Dr. Jerry Reed is Senior Vice President for Practice Leadership at Education Development Center, Inc., (EDC). Dr. Reed recently co-led the committee that updated the U.S. National Strategy for Suicide Prevention and he serves as an Executive Committee member of the National Action Alliance for Suicide Prevention. Dr. Reed also serves on the National Advisory Board of the Kennedy-Satcher Center for Mental Health Parity and is an active member of the American Association of Suicidology, the American Public Health Association and the International Association for Suicide Prevention and serves on the Executive Committee of the National Action Alliance for Suicide Prevention. Dr. Reed received a Ph.D. in Health-Related Sciences with an emphasis in Gerontology from the Virginia Commonwealth University in Richmond in 2007 and his MSW degree from University of Maryland at Baltimore in 1982 with an emphasis in Aging Administration. He served in the United States Navy during the period 1974-1978.
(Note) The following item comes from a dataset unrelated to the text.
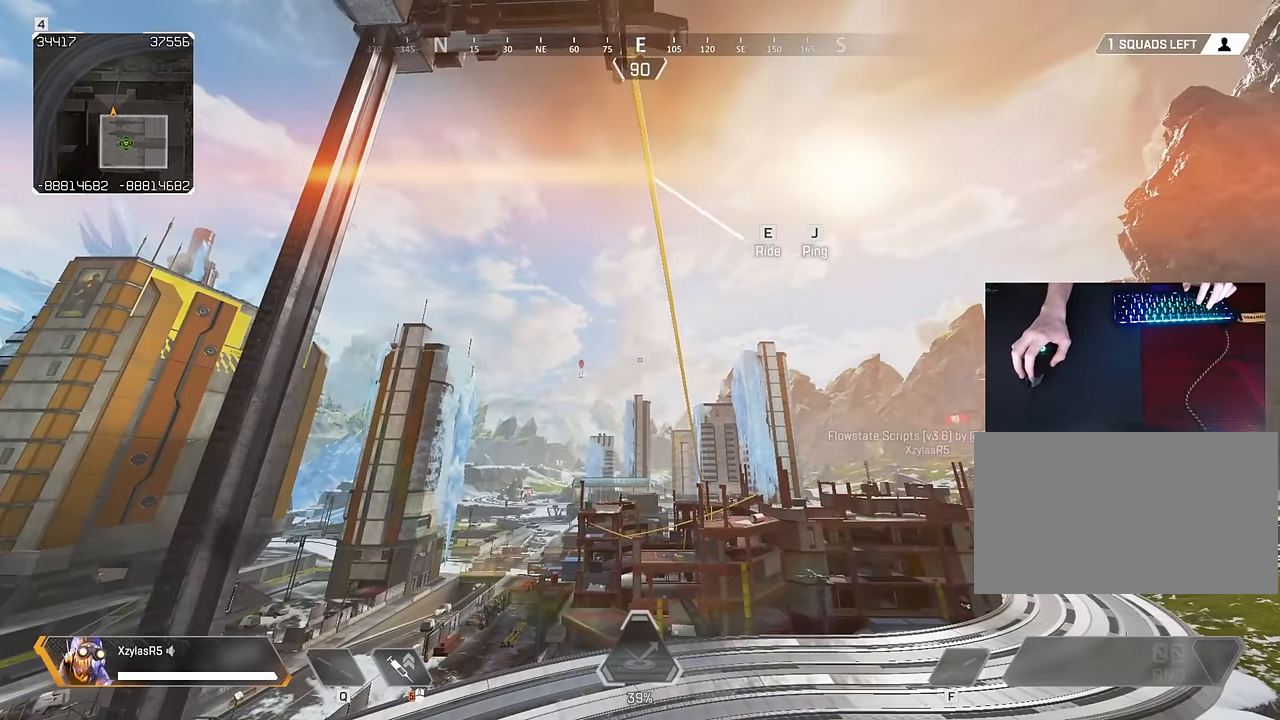
{"keys": [], "mouse": [], "events": [[50, "d", "up"], [134, "a", "down"], [234, "a", "up"]]}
Dr. Catherine Stayton is the Director of the Injury and Violence Prevention Program at the New York City (NYC) Department of Health and Mental Hygiene and is on faculty at the Mailman School of Public Health at Columbia University. The DOHMH Injury and Violence Prevention Program monitors fatal and non-fatal injury and violence in New York City over time and place, identifies populations at risk, disseminates data, and provides technical assistance on prevention policies and programming on a broad range of injury topics, including suicide and self-inflicted injuries. In 2014, she launched New York City’s contribution to the Center for Disease Control and Prevention’s National Violent Death Reporting System and became the Health Department’s point of contact for Vision Zero. Dr. Stayton is DOHMH’s intimate partner violence surveillance, research, intervention and prevention programming and policy, and outreach point person. Dr. Stayton received her DrPH from Columbia University Mailman School of Public Health in 2002 and her MPH from New York University in 1994.